XoxoTree opened this issue on Jun 28, 2006 · 13 posts
Rykk posted Wed, 28 June 2006 at 8:24 AM
The minimum - though it's quite adequate - resolution you want for your prints is 200dpi. This is 200 times whatever the dimensions of the final print will be. So , if you wanted say a 20" by 30" portrait aspect print, you'd render to 4000x6000 pixels. If it was going to be 15"x15", you'd want 3000x3000. Some people go overboard with wanting 400 or even 600dpi but that's really not needed. As long as you've done a good high-pass or unsharp mask sharpen to your finished render, it'll be fine. If you are making a giant sized print, nobody is going to come up to it and stick their nose against it to look at it and look for tiny, nanomillimeter spirals.

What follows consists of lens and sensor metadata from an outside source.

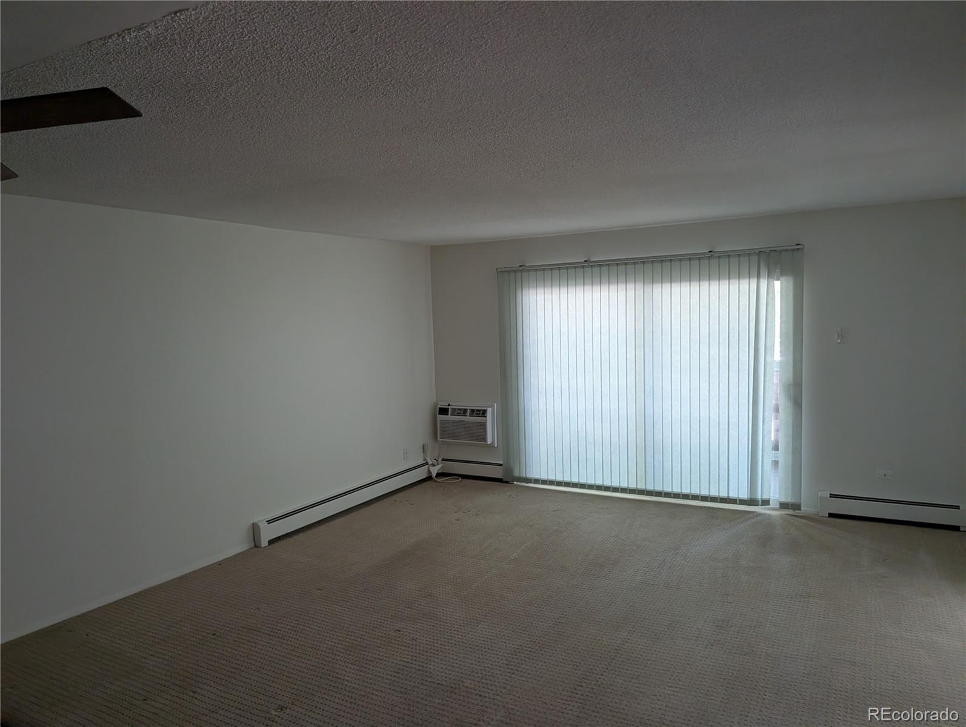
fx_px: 671
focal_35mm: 24
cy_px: 364
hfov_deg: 71.5
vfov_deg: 56.9
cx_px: 483
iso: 1137
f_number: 1.68
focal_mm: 6.9
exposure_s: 1/197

It will be up on a wall, maybe behind a sofa, and viewed from a distance. I think, as fractallists, we sometimes get all wrapped up in the "infinite" self-similar spirals and the precise minutiae - we're all closet mathematitians! lol - and lose sight of how the works will be viewed by Joe public.
Are you printing Apo or UF pieces? There are different concerns and things to take into account when rendering, depending on which you are doing. I don't know a lot about printing Apo fractals but I'm sure you'd have to at least SOME oversample and Filter Radius to get good anti-aliasing. I'm not sure an Oversampl of "1" will be all that pleasing in appearance, though you could render to twice or 50% larger size, resize smaller with PS or PSP to get an anti-aliased polish and then sharpen. I've never used flam3, just the internal renderer. I get by ok with a Filter Radius around "4" and an Oversample of "2".

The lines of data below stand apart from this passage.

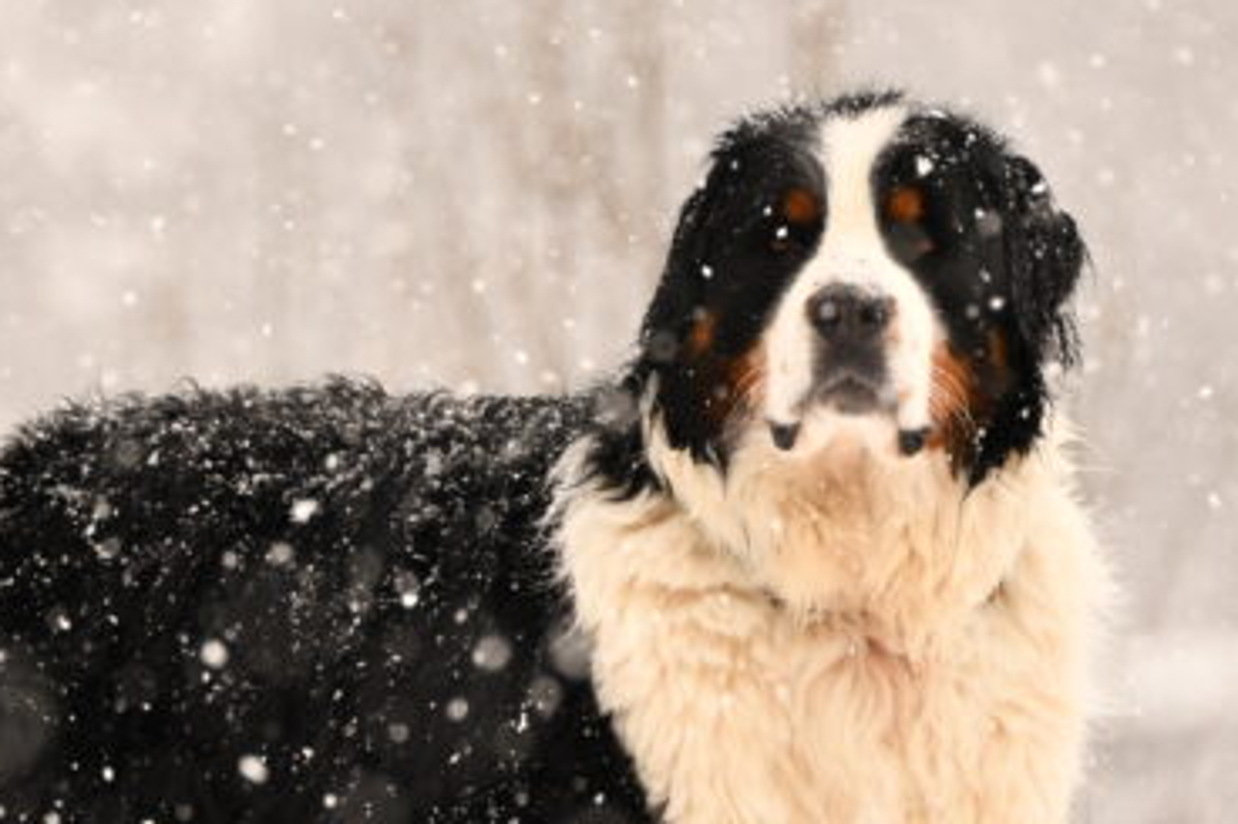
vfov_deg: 2.6
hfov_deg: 3.9
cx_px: 360
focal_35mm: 529
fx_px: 18183
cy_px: 708
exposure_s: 1/1250
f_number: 5.6
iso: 1600
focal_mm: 190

With UF, there are different options depending on the nature of your fractal. I've found that if you have very fine, grainy textures that it's best to turn Anti-Aliasing off and render to maybe 50% larger and then resize. it keepes the grain that AA would smooth out. Typically, I use just "Normal" AA. Damien has advised me that if there are a lot of really fine lines to uise "Custom" and set the "threshold" to "0" so that the lines are sharp. You want to make sure you have adequate iterations and bailout so that fine, pointy forms don't have gaps in the lines or clip off square. We see a lot here where a pointed shape is clipped short from too low a bailout. Damien knows a TON about this stuff. I have an e-mail he sent a while back with lots of UF rendering tips. If he gets time to get out of the darn bedroom (he just got married a few weeks ago - lol) and see's this thread, maybe he'll weigh in. Or I'll try to dig it up when i get off work.

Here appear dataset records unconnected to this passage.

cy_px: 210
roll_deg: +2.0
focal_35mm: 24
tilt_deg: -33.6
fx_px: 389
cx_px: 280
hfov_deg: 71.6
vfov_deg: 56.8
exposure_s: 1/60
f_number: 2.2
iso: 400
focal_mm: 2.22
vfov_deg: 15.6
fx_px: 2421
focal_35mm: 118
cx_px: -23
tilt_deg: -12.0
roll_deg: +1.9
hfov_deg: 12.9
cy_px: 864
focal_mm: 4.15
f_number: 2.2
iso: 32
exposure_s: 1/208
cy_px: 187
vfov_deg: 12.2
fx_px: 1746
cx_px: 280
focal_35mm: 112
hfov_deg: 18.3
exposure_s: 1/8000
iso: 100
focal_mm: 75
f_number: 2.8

You can get reasonably close on your colors and brightness by running Adobe Gamma, which "secretly" :-) installed itself into your Control Panel if you have Photoshop. There are a number of more expensive solutions but I don't know if you'd want to blow a few hundred "bucks", "bob", "samollians, "pounds", "quid" or whatever (lol j/k) on that stuff. The biggest problems I had when I started printing was that the prints turned out a lot brighter than on my monitor - which was set for only 50% brightness - and areas I thought were black/very dark weren't and stuff showed up. A little note - multiply and the other merge modes don't totally black an area out. Neither does Normal with the opacity dimmed. You need to make mask layers to really get that stuff at the edges of shapes gone that you want black/very dark. and make sure that the edges of every mask layer for a certain shape/area is perfectly aligned with all the other instances of that mask layer in the layer stack. Positive AND reverse masks. I've found that you can tell how your print will look if you just print it on 8.5x11 with a laser printer if you have one at home or work.
Whew - I'd better get back to work and at least look busy - cya!